Collected data entries
- Opening Delimiter -
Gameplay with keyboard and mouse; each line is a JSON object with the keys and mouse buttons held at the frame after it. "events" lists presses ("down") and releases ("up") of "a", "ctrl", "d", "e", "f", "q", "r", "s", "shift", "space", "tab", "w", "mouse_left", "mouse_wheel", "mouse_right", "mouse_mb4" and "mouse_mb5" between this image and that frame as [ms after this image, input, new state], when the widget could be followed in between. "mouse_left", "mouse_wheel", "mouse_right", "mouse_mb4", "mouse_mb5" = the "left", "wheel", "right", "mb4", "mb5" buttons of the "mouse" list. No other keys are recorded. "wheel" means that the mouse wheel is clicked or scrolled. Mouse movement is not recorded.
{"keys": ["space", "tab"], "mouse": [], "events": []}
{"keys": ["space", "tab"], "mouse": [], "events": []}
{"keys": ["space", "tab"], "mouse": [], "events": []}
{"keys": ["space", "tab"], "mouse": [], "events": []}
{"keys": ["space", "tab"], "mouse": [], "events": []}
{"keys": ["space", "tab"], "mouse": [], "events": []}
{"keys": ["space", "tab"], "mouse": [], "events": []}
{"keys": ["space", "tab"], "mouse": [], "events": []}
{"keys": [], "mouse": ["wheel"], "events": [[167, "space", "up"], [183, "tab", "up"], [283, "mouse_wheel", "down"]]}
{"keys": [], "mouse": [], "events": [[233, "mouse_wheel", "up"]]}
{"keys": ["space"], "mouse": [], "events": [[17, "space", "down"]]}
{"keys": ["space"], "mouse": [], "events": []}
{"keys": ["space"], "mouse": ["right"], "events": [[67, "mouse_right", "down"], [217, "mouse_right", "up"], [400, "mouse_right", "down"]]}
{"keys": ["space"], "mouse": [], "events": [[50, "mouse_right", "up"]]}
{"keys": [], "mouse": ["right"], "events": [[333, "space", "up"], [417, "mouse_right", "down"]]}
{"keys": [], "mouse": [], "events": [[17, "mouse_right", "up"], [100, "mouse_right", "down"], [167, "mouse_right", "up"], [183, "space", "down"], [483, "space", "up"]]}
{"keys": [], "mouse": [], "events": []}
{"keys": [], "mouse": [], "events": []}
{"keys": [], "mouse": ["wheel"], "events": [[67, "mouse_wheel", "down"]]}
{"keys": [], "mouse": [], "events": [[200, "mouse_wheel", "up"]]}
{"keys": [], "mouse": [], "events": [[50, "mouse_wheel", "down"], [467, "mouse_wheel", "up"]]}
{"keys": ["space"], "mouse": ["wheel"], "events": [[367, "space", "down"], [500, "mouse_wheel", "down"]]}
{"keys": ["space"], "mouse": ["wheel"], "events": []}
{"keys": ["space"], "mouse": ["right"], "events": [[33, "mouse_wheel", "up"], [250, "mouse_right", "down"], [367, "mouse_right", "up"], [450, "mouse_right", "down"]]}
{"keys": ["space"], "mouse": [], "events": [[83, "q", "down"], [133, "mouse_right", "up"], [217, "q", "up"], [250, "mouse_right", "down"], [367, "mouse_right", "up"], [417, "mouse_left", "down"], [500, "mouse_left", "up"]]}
- Closing Delimiter -
* [AIM OF THE TASK] Retype all of the data exactly. Leave nothing out.

* [RESPONSE BOX]
Gameplay with keyboard and mouse; each line is a JSON object with the keys and mouse buttons held at the frame after it. "events" lists presses ("down") and releases ("up") of "a", "ctrl", "d", "e", "f", "q", "r", "s", "shift", "space", "tab", "w", "mouse_left", "mouse_wheel", "mouse_right", "mouse_mb4" and "mouse_mb5" between this image and that frame as [ms after this image, input, new state], when the widget could be followed in between. "mouse_left", "mouse_wheel", "mouse_right", "mouse_mb4", "mouse_mb5" = the "left", "wheel", "right", "mb4", "mb5" buttons of the "mouse" list. No other keys are recorded. "wheel" means that the mouse wheel is clicked or scrolled. Mouse movement is not recorded.
{"keys": ["space", "tab"], "mouse": [], "events": []}
{"keys": ["space", "tab"], "mouse": [], "events": []}
{"keys": ["space", "tab"], "mouse": [], "events": []}
{"keys": ["space", "tab"], "mouse": [], "events": []}
{"keys": ["space", "tab"], "mouse": [], "events": []}
{"keys": ["space", "tab"], "mouse": [], "events": []}
{"keys": ["space", "tab"], "mouse": [], "events": []}
{"keys": ["space", "tab"], "mouse": [], "events": []}
{"keys": [], "mouse": ["wheel"], "events": [[167, "space", "up"], [183, "tab", "up"], [283, "mouse_wheel", "down"]]}
{"keys": [], "mouse": [], "events": [[233, "mouse_wheel", "up"]]}
{"keys": ["space"], "mouse": [], "events": [[17, "space", "down"]]}
{"keys": ["space"], "mouse": [], "events": []}
{"keys": ["space"], "mouse": ["right"], "events": [[67, "mouse_right", "down"], [217, "mouse_right", "up"], [400, "mouse_right", "down"]]}
{"keys": ["space"], "mouse": [], "events": [[50, "mouse_right", "up"]]}
{"keys": [], "mouse": ["right"], "events": [[333, "space", "up"], [417, "mouse_right", "down"]]}
{"keys": [], "mouse": [], "events": [[17, "mouse_right", "up"], [100, "mouse_right", "down"], [167, "mouse_right", "up"], [183, "space", "down"], [483, "space", "up"]]}
{"keys": [], "mouse": [], "events": []}
{"keys": [], "mouse": [], "events": []}
{"keys": [], "mouse": ["wheel"], "events": [[67, "mouse_wheel", "down"]]}
{"keys": [], "mouse": [], "events": [[200, "mouse_wheel", "up"]]}
{"keys": [], "mouse": [], "events": [[50, "mouse_wheel", "down"], [467, "mouse_wheel", "up"]]}
{"keys": ["space"], "mouse": ["wheel"], "events": [[367, "space", "down"], [500, "mouse_wheel", "down"]]}
{"keys": ["space"], "mouse": ["wheel"], "events": []}
{"keys": ["space"], "mouse": ["right"], "events": [[33, "mouse_wheel", "up"], [250, "mouse_right", "down"], [367, "mouse_right", "up"], [450, "mouse_right", "down"]]}
{"keys": ["space"], "mouse": [], "events": [[83, "q", "down"], [133, "mouse_right", "up"], [217, "q", "up"], [250, "mouse_right", "down"], [367, "mouse_right", "up"], [417, "mouse_left", "down"], [500, "mouse_left", "up"]]}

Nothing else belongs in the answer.